App \ Injury prevention \ running technique



Anyone who just starts training based on heart rate needs patience. Lots of patience. Your heart rate won’t fall perfectly into your training zone overnight, and it may even swing out of control on some days. How come? We will go into this further in this article. 

Would you like to know more about heart rate zones, available heart rate monitors for our app and the corresponding intensity? Then read our blog post “training on heart rate“. 

Your heart rate and your running speed 

Later in this article we look at possible factors that can influence your heart rate, but first we start from the ideal scenario to explain the connection between heart rate and running speed. When you start running, your workouts are controlled based on the intensity, ranging from a very light to heavy feeling. For each training intensity you will develop a running pace that you can fall back on in normal circumstances. Just as your running pace is very individual, so is your heart rate. A running pace that feels very light to one person may be a bit heavy for another. Your heart rate follows the line of your training intensity and will increase as the intensity increases. But just like with the running pace, a heart rate of 160 beats per minute will feel like a heart rate in which some can continue training, and others will find too demanding. Therefore, do not compare your running pace and your heart rate zones one by one with another runner, but start from your own feeling and experience. 

Your heart rate and your feeling

Your heart rate is not only determined by the intensity of your training. Many other factors can also have an influence. We’ve listed a few possible causes for a higher/lower heart rate:

  •  weather conditions
    Training in strong headwinds, in too hot or too cold conditions or with a higher/lower humidity will feel different from the normal training sessions you are used to. Weather conditions can push your heart rate up or down (think of a strong tailwind almost pushing you forward), so don’t worry if you can’t track your heart rate zones as you faced the snow to get your training session in. 
  • excitement
    Are you at the start of your (first) running event? Then immediately add a few beats. The healthy tension gives your body an adrenaline rush and automatically increases your heart rate. 
  • stress 
    Do you feel stressed and your thoughts are spinning out of control? Go for a run outside, fill your lungs (and brain) with oxygen and don’t watch your heart rate zones for a while. 
  • fatigue
    A clear example of overtraining or fatigue is the moment when your heart rate rises less quickly than normal. Give yourself extra rest to recover. Exercising with an non-rested body will only make it worse. 

Keep listening to your gut feeling and don’t focus on your heart rate graph after training. 

Your heart rate zones are always in a zone of 10 beats.
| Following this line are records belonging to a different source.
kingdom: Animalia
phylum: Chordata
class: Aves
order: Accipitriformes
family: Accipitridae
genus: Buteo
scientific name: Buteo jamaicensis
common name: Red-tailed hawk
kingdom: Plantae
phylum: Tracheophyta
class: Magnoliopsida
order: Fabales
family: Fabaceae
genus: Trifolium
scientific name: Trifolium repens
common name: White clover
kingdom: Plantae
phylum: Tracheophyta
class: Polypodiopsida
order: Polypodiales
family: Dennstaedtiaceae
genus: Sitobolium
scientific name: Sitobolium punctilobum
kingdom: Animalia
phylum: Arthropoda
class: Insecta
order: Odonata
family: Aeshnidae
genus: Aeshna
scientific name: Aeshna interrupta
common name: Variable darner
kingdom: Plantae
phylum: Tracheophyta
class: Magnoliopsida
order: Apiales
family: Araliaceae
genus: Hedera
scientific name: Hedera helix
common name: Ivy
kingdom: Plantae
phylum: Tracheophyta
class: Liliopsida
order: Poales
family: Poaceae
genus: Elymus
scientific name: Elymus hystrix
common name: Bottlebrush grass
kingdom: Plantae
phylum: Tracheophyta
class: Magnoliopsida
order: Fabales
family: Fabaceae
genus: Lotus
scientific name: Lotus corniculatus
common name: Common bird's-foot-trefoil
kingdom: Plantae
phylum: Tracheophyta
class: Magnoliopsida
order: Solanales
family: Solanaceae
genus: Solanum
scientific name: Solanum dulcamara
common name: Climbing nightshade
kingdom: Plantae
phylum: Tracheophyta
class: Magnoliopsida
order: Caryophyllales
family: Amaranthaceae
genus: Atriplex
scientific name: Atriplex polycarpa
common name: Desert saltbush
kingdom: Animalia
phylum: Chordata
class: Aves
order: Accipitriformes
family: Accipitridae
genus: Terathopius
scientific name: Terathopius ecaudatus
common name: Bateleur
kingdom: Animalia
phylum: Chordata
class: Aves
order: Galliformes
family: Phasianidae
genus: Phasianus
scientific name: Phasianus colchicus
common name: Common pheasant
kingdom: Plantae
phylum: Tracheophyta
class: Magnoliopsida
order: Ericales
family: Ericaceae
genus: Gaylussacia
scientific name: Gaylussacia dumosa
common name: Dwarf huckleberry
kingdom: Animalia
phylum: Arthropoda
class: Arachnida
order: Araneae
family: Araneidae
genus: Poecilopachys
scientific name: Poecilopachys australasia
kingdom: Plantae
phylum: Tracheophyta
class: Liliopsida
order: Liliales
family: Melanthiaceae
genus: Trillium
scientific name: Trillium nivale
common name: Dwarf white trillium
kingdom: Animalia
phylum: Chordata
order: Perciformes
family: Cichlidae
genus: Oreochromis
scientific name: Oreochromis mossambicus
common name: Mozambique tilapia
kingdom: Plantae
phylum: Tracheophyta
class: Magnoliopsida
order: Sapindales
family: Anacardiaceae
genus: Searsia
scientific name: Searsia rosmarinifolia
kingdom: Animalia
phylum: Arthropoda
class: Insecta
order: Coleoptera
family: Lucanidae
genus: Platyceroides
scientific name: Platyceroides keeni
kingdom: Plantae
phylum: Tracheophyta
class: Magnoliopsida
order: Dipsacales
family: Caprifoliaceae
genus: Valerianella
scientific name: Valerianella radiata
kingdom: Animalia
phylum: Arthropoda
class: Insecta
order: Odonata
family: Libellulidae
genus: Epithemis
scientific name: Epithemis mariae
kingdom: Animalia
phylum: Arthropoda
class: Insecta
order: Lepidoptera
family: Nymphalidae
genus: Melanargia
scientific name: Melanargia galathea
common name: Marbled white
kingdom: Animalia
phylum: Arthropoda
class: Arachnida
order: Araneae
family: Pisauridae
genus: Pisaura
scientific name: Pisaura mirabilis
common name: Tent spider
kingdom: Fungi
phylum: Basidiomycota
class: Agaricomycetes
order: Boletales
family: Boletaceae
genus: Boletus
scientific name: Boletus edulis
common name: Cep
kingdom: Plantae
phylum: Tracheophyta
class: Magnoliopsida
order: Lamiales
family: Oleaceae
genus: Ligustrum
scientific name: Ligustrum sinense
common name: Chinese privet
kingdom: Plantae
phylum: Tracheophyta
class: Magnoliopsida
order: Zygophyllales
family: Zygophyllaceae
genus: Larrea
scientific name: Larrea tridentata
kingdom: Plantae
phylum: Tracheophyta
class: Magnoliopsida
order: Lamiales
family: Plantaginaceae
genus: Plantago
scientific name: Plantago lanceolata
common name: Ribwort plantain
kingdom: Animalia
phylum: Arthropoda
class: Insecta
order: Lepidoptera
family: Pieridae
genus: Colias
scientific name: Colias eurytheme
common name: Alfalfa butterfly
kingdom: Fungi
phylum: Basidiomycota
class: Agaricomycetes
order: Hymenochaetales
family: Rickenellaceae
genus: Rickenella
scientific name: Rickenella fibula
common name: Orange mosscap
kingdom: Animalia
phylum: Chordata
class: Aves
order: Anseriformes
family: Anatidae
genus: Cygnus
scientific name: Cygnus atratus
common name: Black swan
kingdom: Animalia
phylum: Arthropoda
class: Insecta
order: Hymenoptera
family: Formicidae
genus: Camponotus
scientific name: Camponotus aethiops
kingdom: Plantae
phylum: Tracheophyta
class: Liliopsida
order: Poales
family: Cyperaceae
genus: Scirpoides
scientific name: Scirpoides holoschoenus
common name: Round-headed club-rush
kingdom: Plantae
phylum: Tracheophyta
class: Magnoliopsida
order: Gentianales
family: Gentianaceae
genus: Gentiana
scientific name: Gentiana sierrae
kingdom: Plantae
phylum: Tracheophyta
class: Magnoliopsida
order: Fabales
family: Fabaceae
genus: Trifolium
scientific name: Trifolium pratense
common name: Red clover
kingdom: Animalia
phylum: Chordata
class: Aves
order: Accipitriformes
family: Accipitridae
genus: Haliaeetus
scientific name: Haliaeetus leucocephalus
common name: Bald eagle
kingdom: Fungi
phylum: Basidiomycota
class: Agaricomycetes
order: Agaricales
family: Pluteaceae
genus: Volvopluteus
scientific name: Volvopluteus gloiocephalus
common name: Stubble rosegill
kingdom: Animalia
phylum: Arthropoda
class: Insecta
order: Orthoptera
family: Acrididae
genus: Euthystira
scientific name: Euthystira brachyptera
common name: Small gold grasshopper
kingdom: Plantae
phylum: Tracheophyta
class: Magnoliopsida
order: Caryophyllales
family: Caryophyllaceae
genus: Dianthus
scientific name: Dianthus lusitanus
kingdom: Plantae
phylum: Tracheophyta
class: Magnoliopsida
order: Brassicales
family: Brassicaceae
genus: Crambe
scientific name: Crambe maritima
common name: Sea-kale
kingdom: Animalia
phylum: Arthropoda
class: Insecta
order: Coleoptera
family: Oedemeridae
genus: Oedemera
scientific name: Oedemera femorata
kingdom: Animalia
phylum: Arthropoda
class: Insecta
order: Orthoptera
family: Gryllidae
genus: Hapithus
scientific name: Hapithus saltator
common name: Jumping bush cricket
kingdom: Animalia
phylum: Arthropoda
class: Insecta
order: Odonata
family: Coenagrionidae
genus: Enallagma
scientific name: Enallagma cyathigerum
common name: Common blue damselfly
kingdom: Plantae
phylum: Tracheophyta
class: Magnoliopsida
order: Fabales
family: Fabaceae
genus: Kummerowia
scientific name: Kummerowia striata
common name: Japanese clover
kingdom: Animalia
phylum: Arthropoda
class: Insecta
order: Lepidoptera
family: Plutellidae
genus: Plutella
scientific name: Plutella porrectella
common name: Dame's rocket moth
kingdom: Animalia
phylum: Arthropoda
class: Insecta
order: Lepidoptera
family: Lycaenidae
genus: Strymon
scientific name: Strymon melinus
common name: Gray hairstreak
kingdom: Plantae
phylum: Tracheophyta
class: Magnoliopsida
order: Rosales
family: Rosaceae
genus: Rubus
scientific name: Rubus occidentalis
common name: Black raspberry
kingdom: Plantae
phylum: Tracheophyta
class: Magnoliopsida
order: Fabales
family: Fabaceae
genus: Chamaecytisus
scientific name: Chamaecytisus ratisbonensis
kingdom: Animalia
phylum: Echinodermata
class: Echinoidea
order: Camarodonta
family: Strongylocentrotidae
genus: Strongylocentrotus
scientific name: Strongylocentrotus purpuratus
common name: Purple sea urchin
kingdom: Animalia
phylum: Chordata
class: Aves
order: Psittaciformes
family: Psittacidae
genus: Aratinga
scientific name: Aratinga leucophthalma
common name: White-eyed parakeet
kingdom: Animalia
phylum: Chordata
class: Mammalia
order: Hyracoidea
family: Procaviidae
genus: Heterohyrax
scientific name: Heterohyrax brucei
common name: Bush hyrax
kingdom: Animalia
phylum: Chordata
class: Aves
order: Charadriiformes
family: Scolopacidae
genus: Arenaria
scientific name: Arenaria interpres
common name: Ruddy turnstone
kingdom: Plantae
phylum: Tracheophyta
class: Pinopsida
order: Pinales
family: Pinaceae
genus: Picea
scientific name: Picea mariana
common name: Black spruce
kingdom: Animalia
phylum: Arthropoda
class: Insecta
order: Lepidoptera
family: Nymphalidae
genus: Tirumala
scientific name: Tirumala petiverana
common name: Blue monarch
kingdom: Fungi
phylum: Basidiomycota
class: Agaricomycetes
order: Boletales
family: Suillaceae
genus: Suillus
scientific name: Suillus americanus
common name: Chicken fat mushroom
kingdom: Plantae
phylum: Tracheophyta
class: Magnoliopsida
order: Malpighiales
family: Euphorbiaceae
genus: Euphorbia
Try to stay in between, and don’t always test your boundaries. This gives you some margin to correct where necessary. Also give your body time to let your heart rate gradually rise & fall. When transitioning to a new training segment, your heart rate will not be in the correct zone after 1 second. Rely on your usual running pace in the desired zone so that your heart rate can gradually adjust. 

Precisely for this reason, a heart rate monitor is not useful for short interval training sessions where, for example, you increase your pace for 10 seconds. Rely on your feeling for this training to determine the right intensity. 

Test your fitness through your heart rate 

Do you feel that your fitness is improving? Put it to the test! For example, plan an identical training once every 2 months, for example a fixed round of 5 km. During your training, stick to the upper limit of your heart rate zone (your heart rate should not exceed X) and try to break the time of your previous test. Do you need less time for the same lap & has your heart rate not gone higher than the predetermined upper limit? Then your fitness has improved. 

Pair your heart rate monitor 

Do you have a chest strap or band with a bluetooth connection, or a smartwatch that can send heart rate via bluetooth? Then it can be linked in our Start 2 Run app. 
Do you have a heart rate monitor at home? Then quickly check whether it is already compatible with our Start 2 Run app. Any heart rate monitor that can send the heart rate via bluetooth can be connected. In practice, we have been able to register successful tests with: 
• Polar ignite 2 fitness watch 
• Polar Verity Sense optical heart rate sensor 
• Polar H10 heart rate sensor 
• Polar H9 heart rate sensor 
• Garmin forerunner 245 running watch 
• Garmin forerunner 745 running watch 
• Garmin forerunner 945 smartwatch 
• Garmin HRM-Pro heart rate monitor 
• Wahoo Tickr heart rate monitor 
• Wahoo Tickr X heart rate monitor 

Reliable sources have already announced that Polar will probably be able to release a software update in October that will ensure that all recent Polar sports watches can be used as heart rate sensors in the Start 2 Run app. 

Your heart rate graph 

Once you’ve finished your workout, you’ll get a detailed picture of your heart rate. In the graph you can see in which zone you trained, at the bottom of the graph your target zones are displayed, i.e. the zone in which it was proposed to train. This way you can compare and estimate immediately to what extent you have completed your training correctly. Via the handy slider you can look up your heart rate at a specific time or distance point.